Clays control carbon, water and nutrient transport in the lithosphere, promote cloud formation5 and lubricate fault slip through interactions among hydrated mineral interfaces. Clay mineral properties are difficult to model because their structures are disordered, curved and dynamic. Consequently, interactions at the clay mineral-aqueous interface have been approximated using electric double layer models based on single crystals of mica and atomistic simulations. We discover that waves of complexation dipoles at dynamically curving interfaces create an emergent long-range force that drives exfoliation and restacking over time- and length-scales that are not captured in existing models.
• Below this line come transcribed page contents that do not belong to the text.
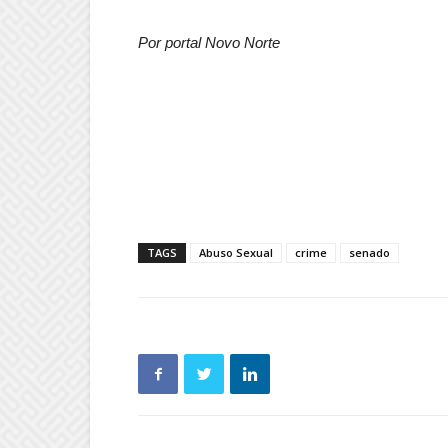
Por portal Novo Norte
TAGS
Abuso Sexual
crime
senado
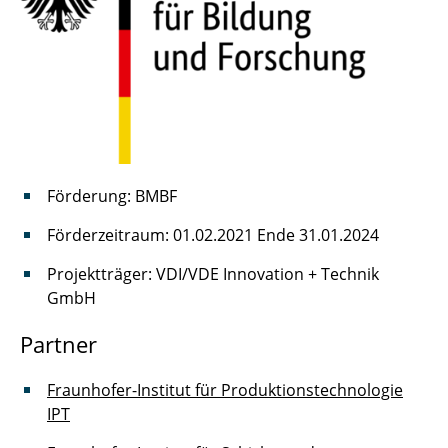
Förderung: BMBF
Förderzeitraum: 01.02.2021 Ende 31.01.2024
Projektträger: VDI/VDE Innovation + Technik
GmbH
Partner
Fraunhofer-Institut für Produktionstechnologie
IPT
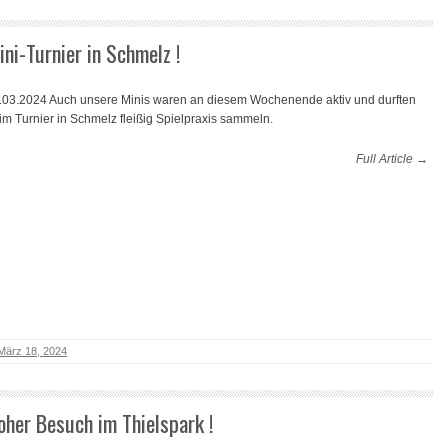
ini-Turnier in Schmelz !
.03.2024 Auch unsere Minis waren an diesem Wochenende aktiv und durften
im Turnier in Schmelz fleißig Spielpraxis sammeln.
Full Article →
März 18, 2024
oher Besuch im Thielspark !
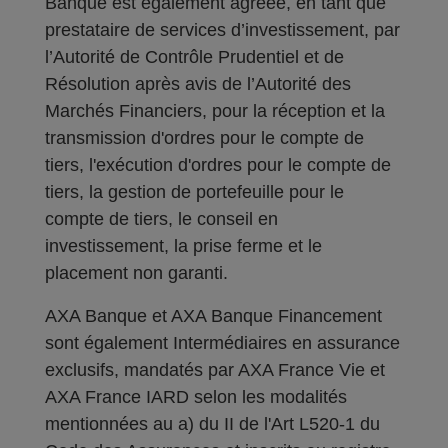
Banque est également agréée, en tant que
prestataire de services d’investissement, par
l’Autorité de Contrôle Prudentiel et de
Résolution après avis de l’Autorité des
Marchés Financiers, pour la réception et la
transmission d'ordres pour le compte de
tiers, l'exécution d'ordres pour le compte de
tiers, la gestion de portefeuille pour le
compte de tiers, le conseil en
investissement, la prise ferme et le
placement non garanti.
AXA Banque et AXA Banque Financement
sont également Intermédiaires en assurance
exclusifs, mandatés par AXA France Vie et
AXA France IARD selon les modalités
mentionnées au a) du II de l'Art L520-1 du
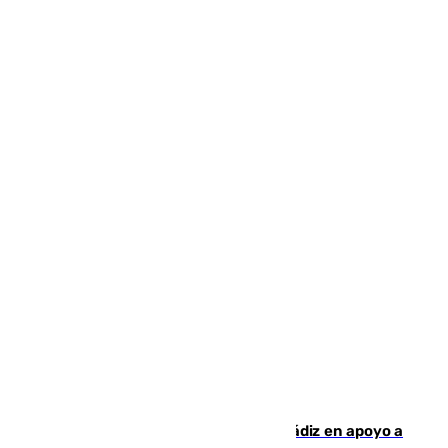
CIES NO moviliza a la provincia de Cádiz en apoyo a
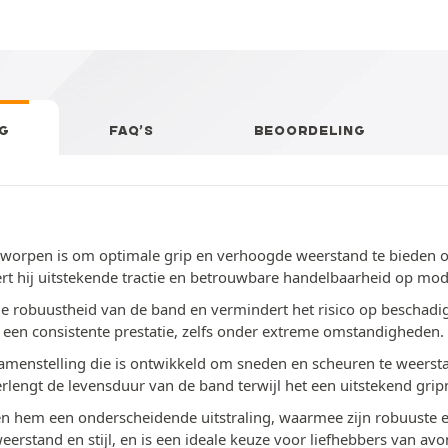
G
FAQ’S
BEOORDELING
ntworpen is om optimale grip en verhoogde weerstand te bieden 
t hij uitstekende tractie en betrouwbare handelbaarheid op mod
 robuustheid van de band en vermindert het risico op beschadigin
 een consistente prestatie, zelfs onder extreme omstandigheden.
amenstelling die is ontwikkeld om sneden en scheuren te weerst
rlengt de levensduur van de band terwijl het een uitstekend gri
en hem een onderscheidende uitstraling, waarmee zijn robuuste e
stand en stijl, en is een ideale keuze voor liefhebbers van avon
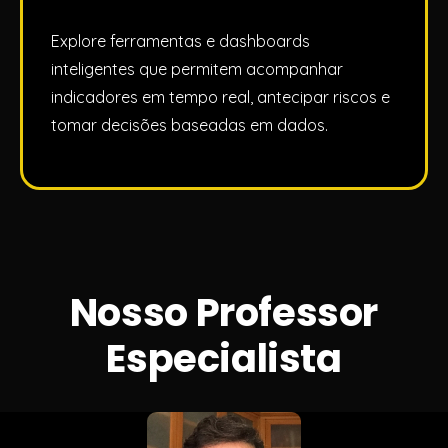
Explore ferramentas e dashboards
inteligentes que permitem acompanhar
indicadores em tempo real, antecipar riscos e
tomar decisões baseadas em dados.
Nosso Professor
Especialista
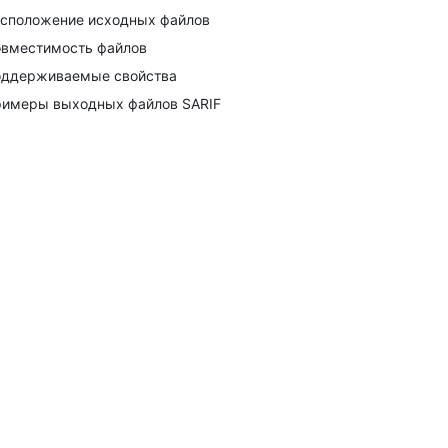
сположение исходных файлов
вместимость файлов
ддерживаемые свойства
имеры выходных файлов SARIF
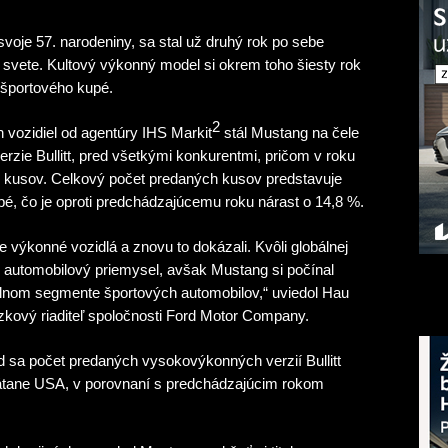
l svoje 57. narodeniny, sa stal už druhý rok po sebe
svete. Kultový výkonný model si okrem toho šiesty rok
o športového kupé.
2
h vozidiel od agentúry IHS Markit
stál Mustang na čele
rzie Bullitt, pred všetkými konkurentmi, pričom v roku
7 kusov. Celkový počet predaných kusov predstavuje
pé, čo je oproti predchádzajúcemu roku nárast o 14,8 %.
výkonné vozidlá a znovu to dokázali. Kvôli globálnej
ý automobilový priemysel, avšak Mustang si počínal
bálnom segmente športových automobilov,“ uviedol Hau
zkový riaditeľ spoločnosti Ford Motor Company.
d sa počet predaných vysokovýkonných verzií Bullitt
rátane USA, v porovnaní s predchádzajúcim rokom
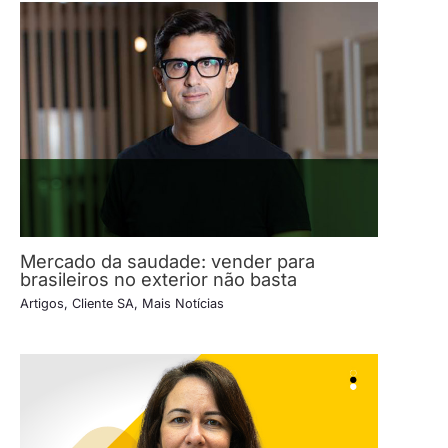
Mercado da saudade: vender para
brasileiros no exterior não basta
Artigos
,
Cliente SA
,
Mais Notícias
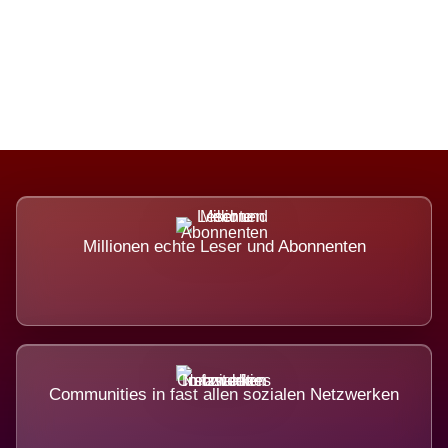
Die Dimension eines Systems, das
nicht ausweicht.
Millionen echte Leser und Abonnenten
Communities in fast allen sozialen Netzwerken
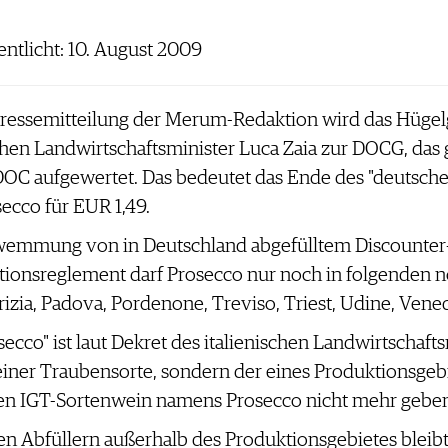
fentlicht: 10. August 2009
Pressemitteilung der Merum-Redaktion wird das Hügel
hen Landwirtschaftsminister Luca Zaia zur DOCG, das
DOC aufgewertet. Das bedeutet das Ende des "deutsche
cco für EUR 1,49.
wemmung von in Deutschland abgefülltem Discounter
ionsreglement darf Prosecco nur noch in folgenden n
rizia, Padova, Pordenone, Treviso, Triest, Udine, Vene
ecco" ist laut Dekret des italienischen Landwirtschaft
ner Traubensorte, sondern der eines Produktionsgebie
einen IGT-Sortenwein namens Prosecco nicht mehr geben
en Abfüllern außerhalb des Produktionsgebietes bleibt 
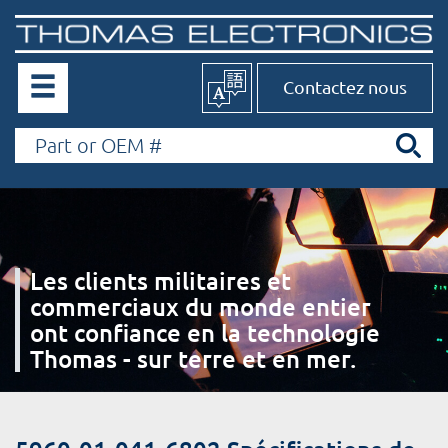
Contactez nous
Les clients militaires et
commerciaux du monde entier
ont confiance en la technologie
Thomas - sur terre et en mer.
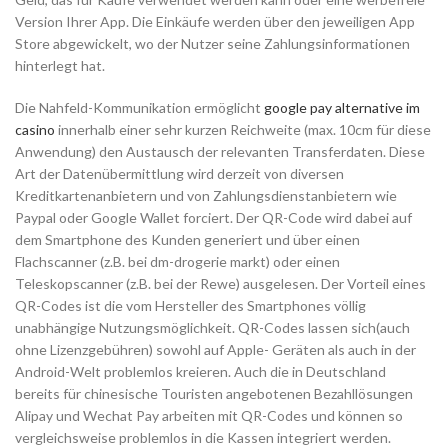
Version Ihrer App. Die Einkäufe werden über den jeweiligen App
Store abgewickelt, wo der Nutzer seine Zahlungsinformationen
hinterlegt hat.
Die Nahfeld-Kommunikation ermöglicht
google pay alternative im
casino
innerhalb einer sehr kurzen Reichweite (max. 10cm für diese
Anwendung) den Austausch der relevanten Transferdaten. Diese
Art der Datenübermittlung wird derzeit von diversen
Kreditkartenanbietern und von Zahlungsdienstanbietern wie
Paypal oder Google Wallet forciert. Der QR-Code wird dabei auf
dem Smartphone des Kunden generiert und über einen
Flachscanner (z.B. bei dm-drogerie markt) oder einen
Teleskopscanner (z.B. bei der Rewe) ausgelesen. Der Vorteil eines
QR-Codes ist die vom Hersteller des Smartphones völlig
unabhängige Nutzungsmöglichkeit. QR-Codes lassen sich(auch
ohne Lizenzgebühren) sowohl auf Apple- Geräten als auch in der
Android-Welt problemlos kreieren. Auch die in Deutschland
bereits für chinesische Touristen angebotenen Bezahllösungen
Alipay und Wechat Pay arbeiten mit QR-Codes und können so
vergleichsweise problemlos in die Kassen integriert werden.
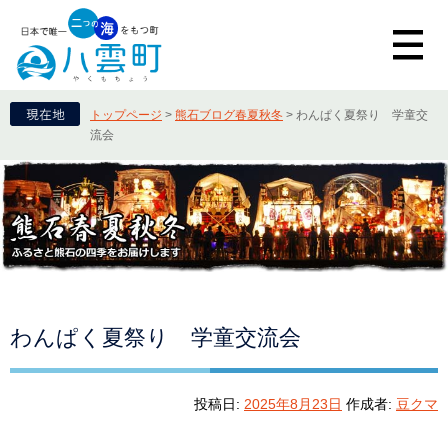
トップページ
>
熊石ブログ春夏秋冬
>
わんぱく夏祭り 学童交
流会
わんぱく夏祭り 学童交流会
投稿日:
2025年8月23日
作成者:
豆クマ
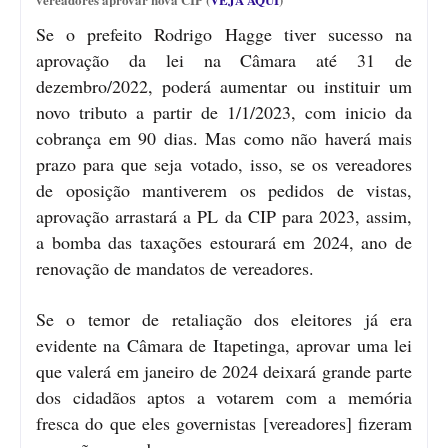
Se o prefeito Rodrigo Hagge tiver sucesso na
aprovação da lei na Câmara até 31 de
dezembro/2022, poderá aumentar ou instituir um
novo tributo a partir de 1/1/2023, com inicio da
cobrança em 90 dias. Mas como não haverá mais
prazo para que seja votado, isso, se os vereadores
de oposição mantiverem os pedidos de vistas,
aprovação arrastará a PL da CIP para 2023, assim,
a bomba das taxações estourará em 2024, ano de
renovação de mandatos de vereadores.
Se o temor de retaliação dos eleitores já era
evidente na Câmara de Itapetinga, aprovar uma lei
que valerá em janeiro de 2024 deixará grande parte
dos cidadãos aptos a votarem com a memória
fresca do que eles governistas [vereadores] fizeram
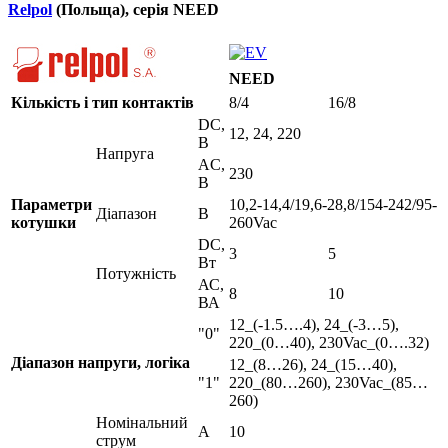
Relpol
(Польща), серія NEED
NEED
Кількість і тип контактів
8/4
16/8
DC,
12, 24, 220
B
Напруга
AC,
230
B
Параметри
10,2-14,4/19,6-28,8/154-242/95-
Діапазон
В
котушки
260Vac
DC,
3
5
Вт
Потужність
АС,
8
10
ВА
12_(-1.5….4), 24_(-3…5),
"0"
220_(0…40), 230Vac_(0….32)
Діапазон напруги, логіка
12_(8…26), 24_(15…40),
"1"
220_(80…260), 230Vac_(85…
260)
Номінальний
А
10
струм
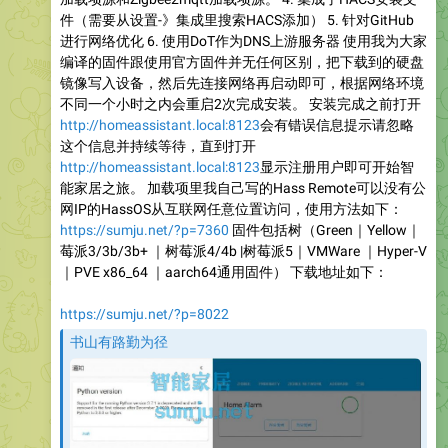
件（需要从设置-》集成里搜索HACS添加） 5. 针对GitHub
进行网络优化 6. 使用DoT作为DNS上游服务器 使用我为大家
编译的固件跟使用官方固件并无任何区别，把下载到的硬盘
镜像写入设备，然后先连接网络再启动即可，根据网络环境
不同一个小时之内会重启2次完成安装。 安装完成之前打开
http://homeassistant.local:8123
会有错误信息提示请忽略
这个信息并持续等待，直到打开
http://homeassistant.local:8123
显示注册用户即可开始智
能家居之旅。 加载项里我自己写的Hass Remote可以没有公
网IP的HassOS从互联网任意位置访问，使用方法如下：
https://sumju.net/?p=7360
固件包括树（Green｜Yellow｜
莓派3/3b/3b+ ｜树莓派4/4b |树莓派5｜VMWare ｜Hyper-V
｜PVE x86_64 ｜aarch64通用固件） 下载地址如下：
https://sumju.net/?p=8022
书山有路勤为径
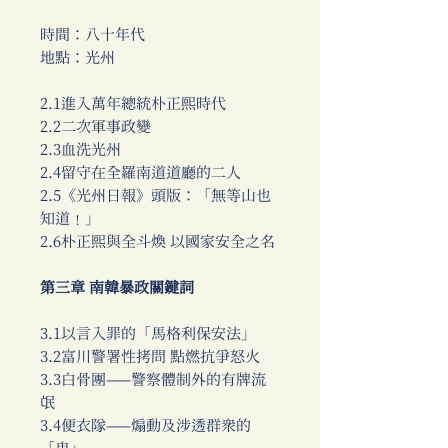
時間：八十年代
地點：光州
2.1進入萬年總統朴正熙時代
2.2二次軍事政變
2.3血洗光州
2.4留守在全羅南道道廳的二人
2.5《光州日報》頭版：「無等山也
知道﹗」
2.6朴正熙與全斗煥 以國家安全之名
第三章 南韓暴政關鍵詞
3.1以言入罪的「馬格利保安法」
3.2富川警署性拷問 點燃抗爭怒火
3.3白骨團——警察體制外的有牌流
氓
3.4便衣隊——煽動及涉透群眾的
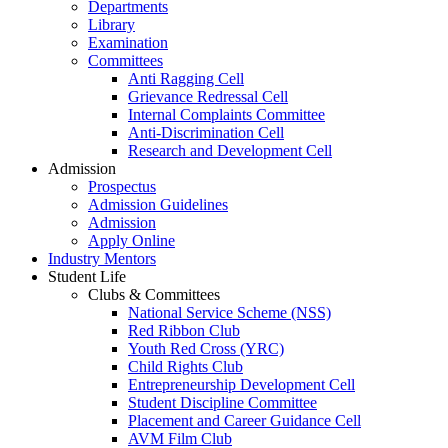
Departments
Library
Examination
Committees
Anti Ragging Cell
Grievance Redressal Cell
Internal Complaints Committee
Anti-Discrimination Cell
Research and Development Cell
Admission
Prospectus
Admission Guidelines
Admission
Apply Online
Industry Mentors
Student Life
Clubs & Committees
National Service Scheme (NSS)
Red Ribbon Club
Youth Red Cross (YRC)
Child Rights Club
Entrepreneurship Development Cell
Student Discipline Committee
Placement and Career Guidance Cell
AVM Film Club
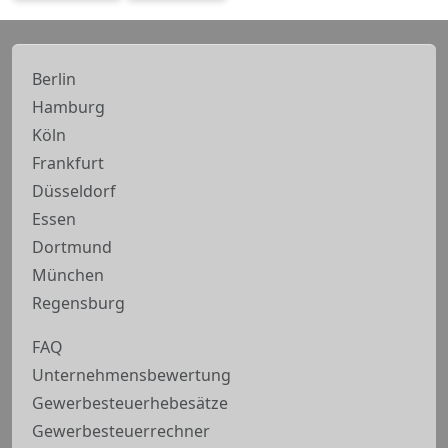
Berlin
Hamburg
Köln
Frankfurt
Düsseldorf
Essen
Dortmund
München
Regensburg
FAQ
Unternehmensbewertung
Gewerbesteuerhebesätze
Gewerbesteuerrechner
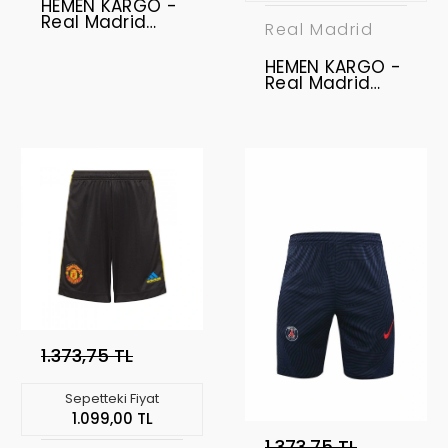
HEMEN KARGO -
Real Madrid
Real Madrid
2025-2026
Profesyonel
HEMEN KARGO -
Forma Uzun Kol
Real Madrid
- Home
2022-2023 -
Profesyonel
Retro Maç
Forması - Third
M
1.373,75 TL
Sepetteki Fiyat
1.099,00 TL
1.373,75 TL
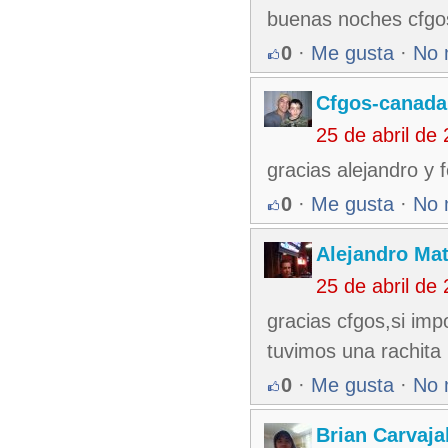
buenas noches cfgos
0
·
Me gusta
·
No 
Cfgos-canada
25 de abril de
gracias alejandro y f
0
·
Me gusta
·
No 
Alejandro Ma
25 de abril de
gracias cfgos,si im
tuvimos una rachita
0
·
Me gusta
·
No 
Brian Carvaja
Curvature delocalizes electrostatic interactions in ways that fundamentally differ from planar surfaces, altering the ratio of ions bound to the convex and concave sides of a layer. Multiple-scattering reconstruction of low-dose energy-filtered cryo electron tomography enabled direct imaging of ion complexes and electrolyte distributions at hydrated and curved mineral interfaces with {aa}ngstrom resolution over micron length scales. Layers exfoliate and restack abruptly and repeatedly over timescales that depend strongly on the counterion identity, demonstrating that the strong coupling between elastic, electrostatic and hydration forces in clays promote collective reorganization previously thought to be a feature only of active matter.